Research

1. Immune Regulation of Cardiac Fibrosis

Our laboratory investigates how immune cells affect fibrotic remodeling in the heart following injury. We study the roles of neutrophils, monocytes/macrophages, and other immune populations in driving fibroblast activation, extracellular matrix deposition, and scar formation. Using advanced transcriptomic, in vivo and in vitro models and imaging approaches, we aim to identify immune-derived pathways that contribute to maladaptive fibrosis and uncover new targets for restoring balanced tissue repair.

2. Immune–Vascular Crosstalk in Cardiovascular Disease

We explore how immune cells communicate with vascular endothelial and smooth muscle cells during atherosclerosis, myocardial infarction, and vascular inflammation. Our research focuses on adhesion molecules, chemotactic cues, metabolic signals, oxidative pathways and signaling mechanisms that regulate leukocyte recruitment, endothelial dysfunction, and vascular remodeling. By mapping these interactions, we seek therapeutic strategies that modulate immune–vascular signaling to preserve vascular health.

**Work request A:**
In the research description, which immune cells does the laboratory name when it describes its study of fibrotic remodeling in the heart?
**Work request B:**
Decide whether each statement agrees with the research description. Answer yes or no, and quote the deciding words. (i) The laboratory studies how immune cells communicate with vascular endothelial and smooth muscle cells. (ii) The cardiac fibrosis work relies only on in vitro models. (iii) The immune–vascular research covers atherosclerosis.
**Work request C:**
Echo the research description from "We explore how" up to and including "preserve vascular health.".
The listing has nothing to do with this.

**Provided information:**
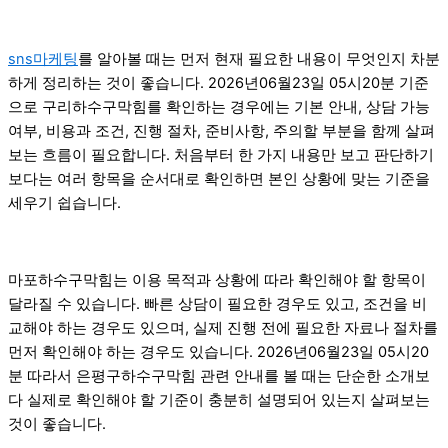
sns마케팅
를 알아볼 때는 먼저 현재 필요한 내용이 무엇인지 차분
하게 정리하는 것이 좋습니다. 2026년06월23일 05시20분 기준
으로 구리하수구막힘를 확인하는 경우에는 기본 안내, 상담 가능
여부, 비용과 조건, 진행 절차, 준비사항, 주의할 부분을 함께 살펴
보는 흐름이 필요합니다. 처음부터 한 가지 내용만 보고 판단하기
보다는 여러 항목을 순서대로 확인하면 본인 상황에 맞는 기준을
세우기 쉽습니다.
마포하수구막힘는 이용 목적과 상황에 따라 확인해야 할 항목이
달라질 수 있습니다. 빠른 상담이 필요한 경우도 있고, 조건을 비
교해야 하는 경우도 있으며, 실제 진행 전에 필요한 자료나 절차를
먼저 확인해야 하는 경우도 있습니다. 2026년06월23일 05시20
분 따라서 은평구하수구막힘 관련 안내를 볼 때는 단순한 소개보
다 실제로 확인해야 할 기준이 충분히 설명되어 있는지 살펴보는
것이 좋습니다.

**Answer A:**
Neutrophils, monocytes/macrophages, and other immune populations.

**Answer B:**
(i) Yes: "We explore how immune cells communicate with vascular endothelial and smooth muscle cells"
(ii) No: "Using advanced transcriptomic, in vivo and in vitro models and imaging approaches"
(iii) Yes: "during atherosclerosis, myocardial infarction, and vascular inflammation"

**Answer C:**
We explore how immune cells communicate with vascular endothelial and smooth muscle cells during atherosclerosis, myocardial infarction, and vascular inflammation. Our research focuses on adhesion molecules, chemotactic cues, metabolic signals, oxidative pathways and signaling mechanisms that regulate leukocyte recruitment, endothelial dysfunction, and vascular remodeling. By mapping these interactions, we seek therapeutic strategies that modulate immune–vascular signaling to preserve vascular health.